───── EXERCISE MATERIALS ─────

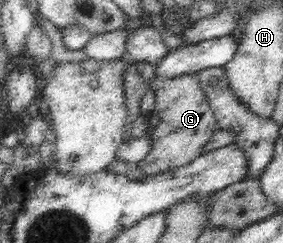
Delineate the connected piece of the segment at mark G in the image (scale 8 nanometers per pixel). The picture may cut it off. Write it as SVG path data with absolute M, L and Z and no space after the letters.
M193 73L176 77L154 75L147 83L155 93L154 109L147 117L149 124L146 135L149 136L150 151L138 162L138 166L143 176L155 176L165 174L201 156L205 144L211 141L220 129L215 113L209 106L209 99L201 89L198 75Z

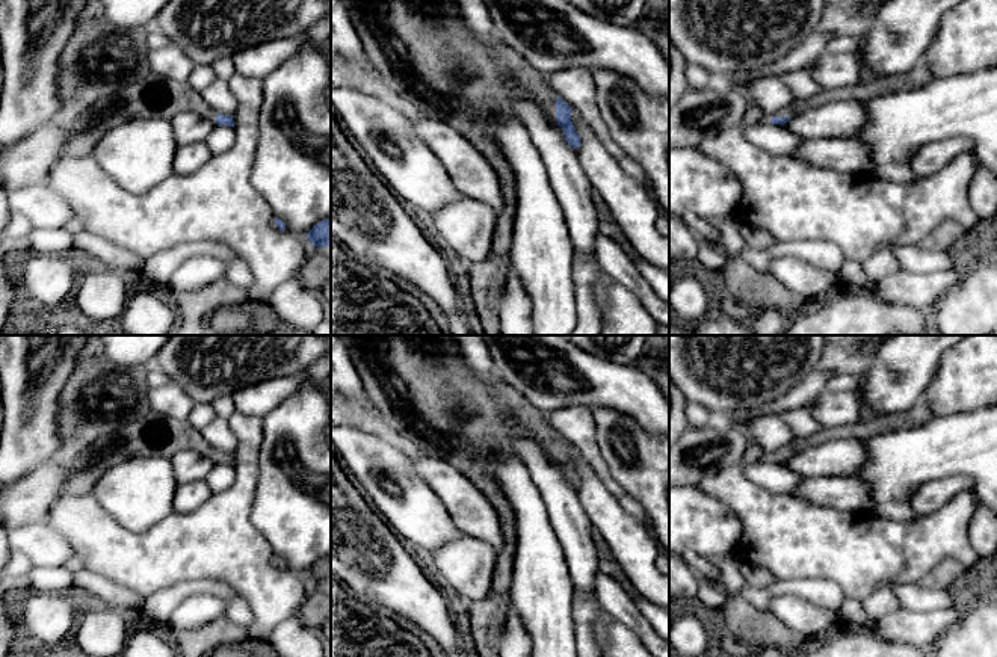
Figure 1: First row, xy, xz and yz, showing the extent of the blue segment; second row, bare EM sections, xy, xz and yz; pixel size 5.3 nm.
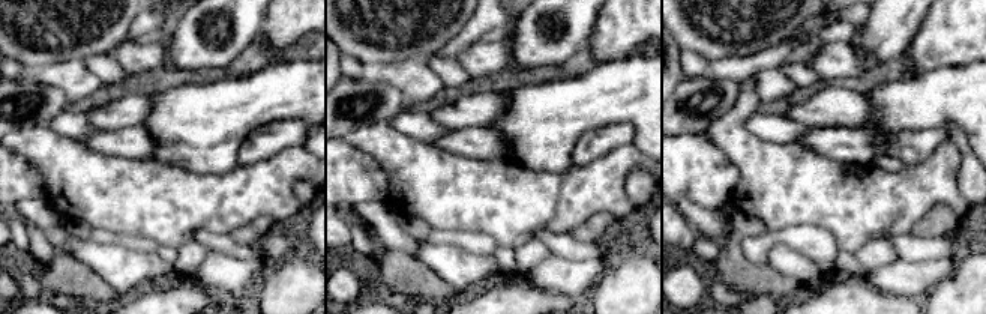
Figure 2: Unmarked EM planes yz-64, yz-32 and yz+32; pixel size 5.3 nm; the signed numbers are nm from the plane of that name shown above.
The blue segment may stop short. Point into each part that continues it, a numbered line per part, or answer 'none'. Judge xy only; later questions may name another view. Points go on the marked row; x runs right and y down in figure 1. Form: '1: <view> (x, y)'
1: xy (154, 95)

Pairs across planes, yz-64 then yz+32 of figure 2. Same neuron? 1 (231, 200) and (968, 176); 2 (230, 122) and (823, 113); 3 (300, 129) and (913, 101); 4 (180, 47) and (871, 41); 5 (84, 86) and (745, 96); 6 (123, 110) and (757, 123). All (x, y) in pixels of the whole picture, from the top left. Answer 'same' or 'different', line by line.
1: different
2: different
3: different
4: same
5: different
6: different

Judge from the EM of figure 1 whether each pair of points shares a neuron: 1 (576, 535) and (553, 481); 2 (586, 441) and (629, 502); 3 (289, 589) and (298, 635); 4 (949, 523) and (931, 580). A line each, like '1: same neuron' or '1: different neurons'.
1: same neuron
2: same neuron
3: different neurons
4: different neurons

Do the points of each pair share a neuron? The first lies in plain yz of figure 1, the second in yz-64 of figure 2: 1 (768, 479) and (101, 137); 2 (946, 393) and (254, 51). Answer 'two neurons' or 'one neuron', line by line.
1: two neurons
2: two neurons

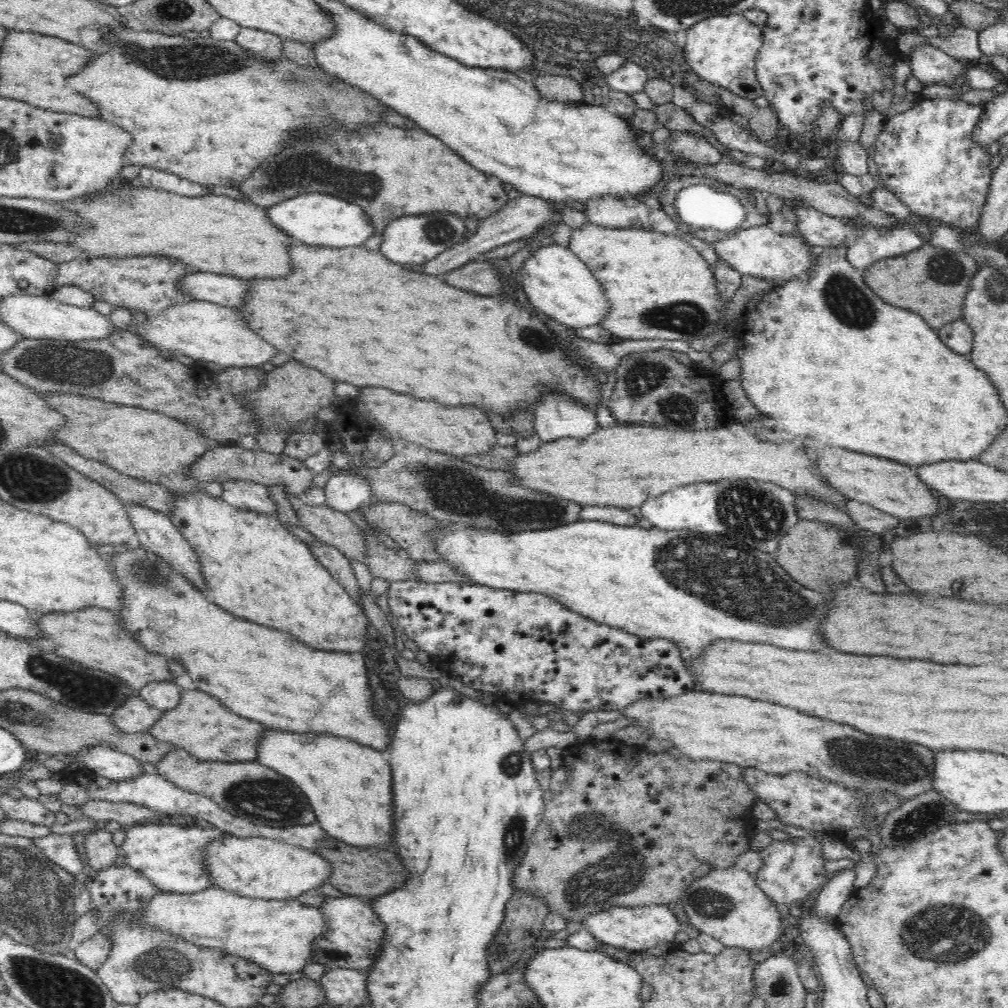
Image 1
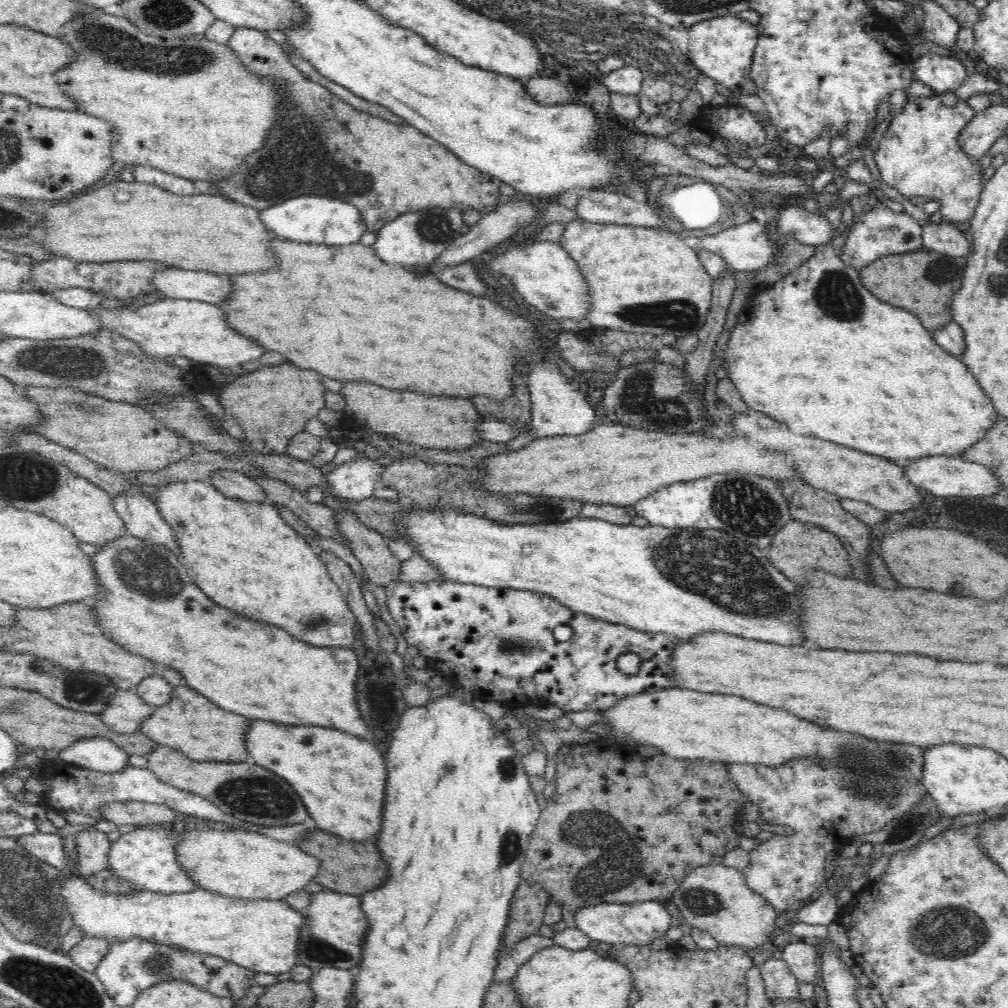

─────

WORK TO BE COMPLETED:
What this exercise asks for is every line of the data above with the word "size".

EXERCISE ANSWER:
Figure 1: First row, xy, xz and yz, showing the extent of the blue segment; second row, bare EM sections, xy, xz and yz; pixel size 5.3 nm.
Figure 2: Unmarked EM planes yz-64, yz-32 and yz+32; pixel size 5.3 nm; the signed numbers are nm from the plane of that name shown above.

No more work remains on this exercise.